Assessing Foundation Models for Computational Pathology in Endometrial Cancer

Computational pathology leverages deep learning to extract clinically relevant information from digitized tumor slides, predicting histopathological subtypes, molecular alterations, and patient outcomes. Recent pipelines increasingly rely on foundation models trained on large pan-cancer datasets to generate generalizable features. In endometrial cancer (EC), their comparative performance for clinical diagnostic tasks remains unexplored. For the first time, this study evaluates the performance of seven state-of-the-art foundation models across morphological, molecular, and prognostic tasks using a large EC dataset of 3,293 patients from randomized trials and clinical cohorts. In addition, their performance was compared to one model (EsVIT) exclusively trained on EC. The foundation models H-OPTIMUS-0, CONCH, and VIRCHOW2, achieved the highest mean performance, but the best-performing foundation model varied by task.
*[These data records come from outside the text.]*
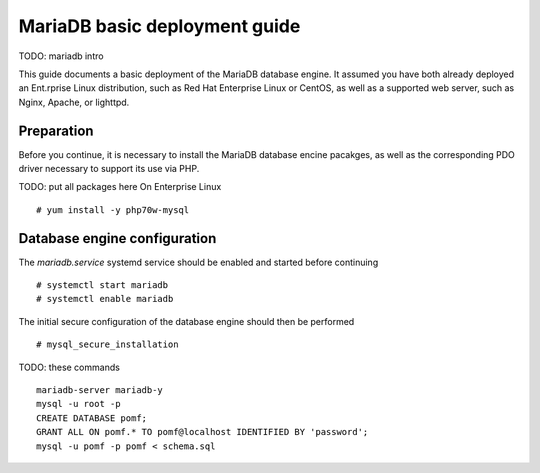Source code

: MariaDB basic deployment guide
===============================
TODO: mariadb intro

This guide documents a basic deployment of the MariaDB database engine.
It assumed you have both already deployed an Ent.rprise Linux distribution, such as
Red Hat Enterprise Linux or CentOS, as well as a supported web server, such as Nginx, Apache, or lighttpd.

Preparation
------------
Before you continue, it is necessary to install the MariaDB database encine pacakges, as well as the corresponding PDO driver necessary to support its use via PHP.

TODO: put all packages here
On Enterprise Linux
::
  # yum install -y php70w-mysql

Database engine configuration
------------------------------

The `mariadb.service` systemd service should be enabled and started before continuing
::
  # systemctl start mariadb
  # systemctl enable mariadb

The initial secure configuration of the database engine should then be performed
::
  # mysql_secure_installation

TODO: these commands
::
  mariadb-server mariadb-y
  mysql -u root -p
  CREATE DATABASE pomf;
  GRANT ALL ON pomf.* TO pomf@localhost IDENTIFIED BY 'password';
  mysql -u pomf -p pomf < schema.sql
The top-performing foundation model outperformed the EC-specific feature extractor EsVIT across all tasks. This study highlights the superiority of foundation models over a domain-specific feature extractor in EC. Selecting the optimal foundation model for novel tasks remains challenging due to performance plateaus and limited information on the training datasets, requiring rigorous benchmarking and domain insight to reach maximum potential.